WORK REQUEST :: What you return must be every line below that includes the word "shoulder".

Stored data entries

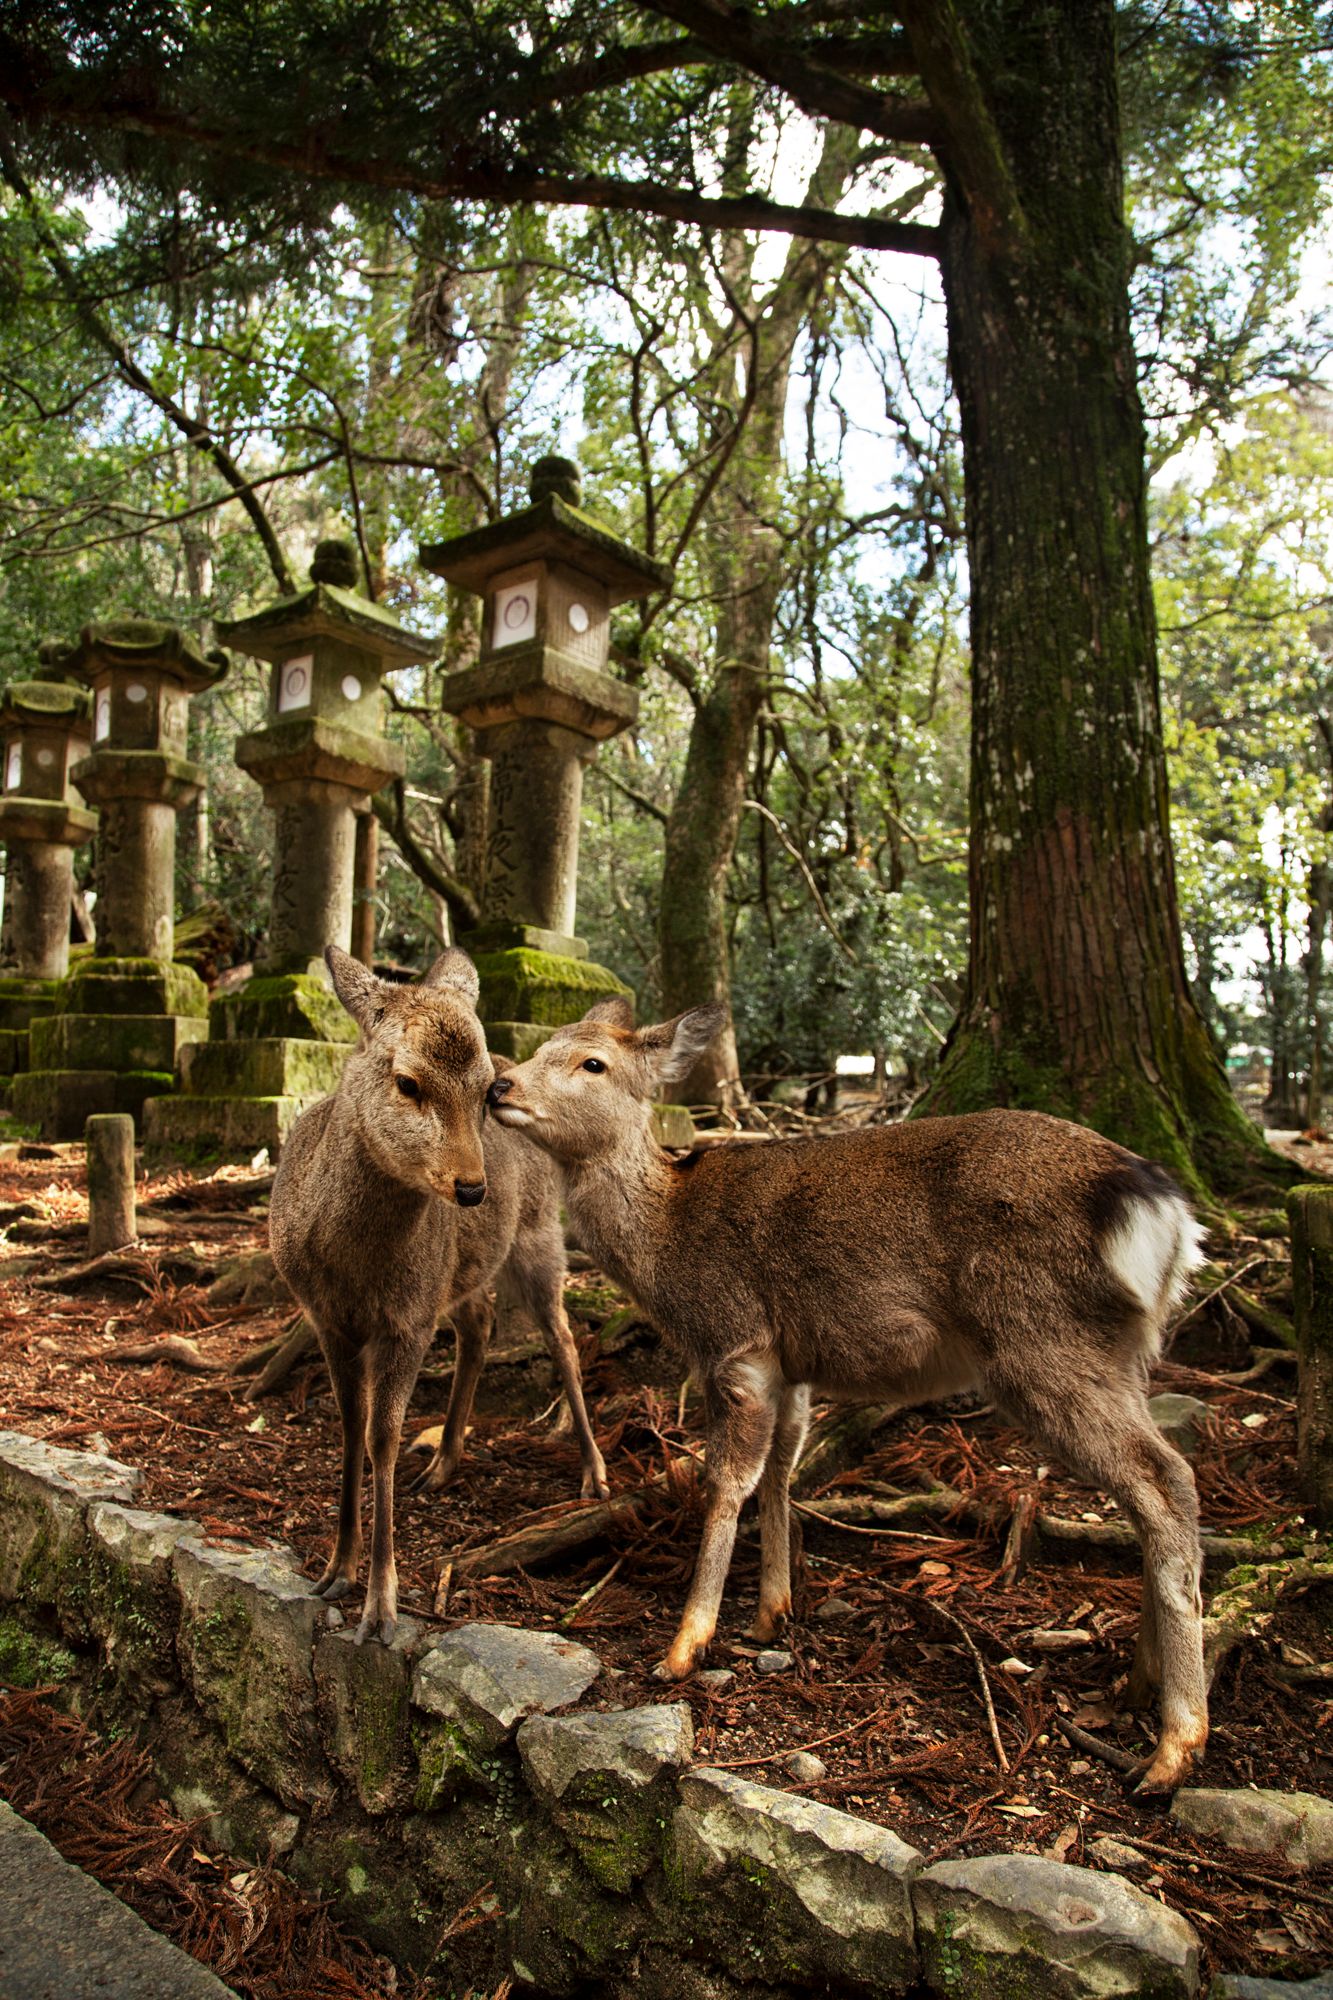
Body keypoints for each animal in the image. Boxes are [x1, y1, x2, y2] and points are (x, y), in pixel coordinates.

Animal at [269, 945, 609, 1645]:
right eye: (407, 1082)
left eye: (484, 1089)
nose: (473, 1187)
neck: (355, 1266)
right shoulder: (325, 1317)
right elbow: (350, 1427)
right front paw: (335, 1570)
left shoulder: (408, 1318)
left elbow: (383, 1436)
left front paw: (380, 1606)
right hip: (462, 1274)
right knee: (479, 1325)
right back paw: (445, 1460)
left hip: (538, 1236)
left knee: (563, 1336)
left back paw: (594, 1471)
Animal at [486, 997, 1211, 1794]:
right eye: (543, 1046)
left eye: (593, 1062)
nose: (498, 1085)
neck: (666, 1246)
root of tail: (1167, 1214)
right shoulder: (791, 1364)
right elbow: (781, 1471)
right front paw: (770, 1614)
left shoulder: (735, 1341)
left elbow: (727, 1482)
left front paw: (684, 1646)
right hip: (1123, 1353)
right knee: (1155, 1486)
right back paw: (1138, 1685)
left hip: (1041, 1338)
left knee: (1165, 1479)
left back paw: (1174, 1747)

YOUR SOLUTION ::
right shoulder: (325, 1317)
left shoulder: (408, 1318)
right shoulder: (791, 1364)
left shoulder: (735, 1341)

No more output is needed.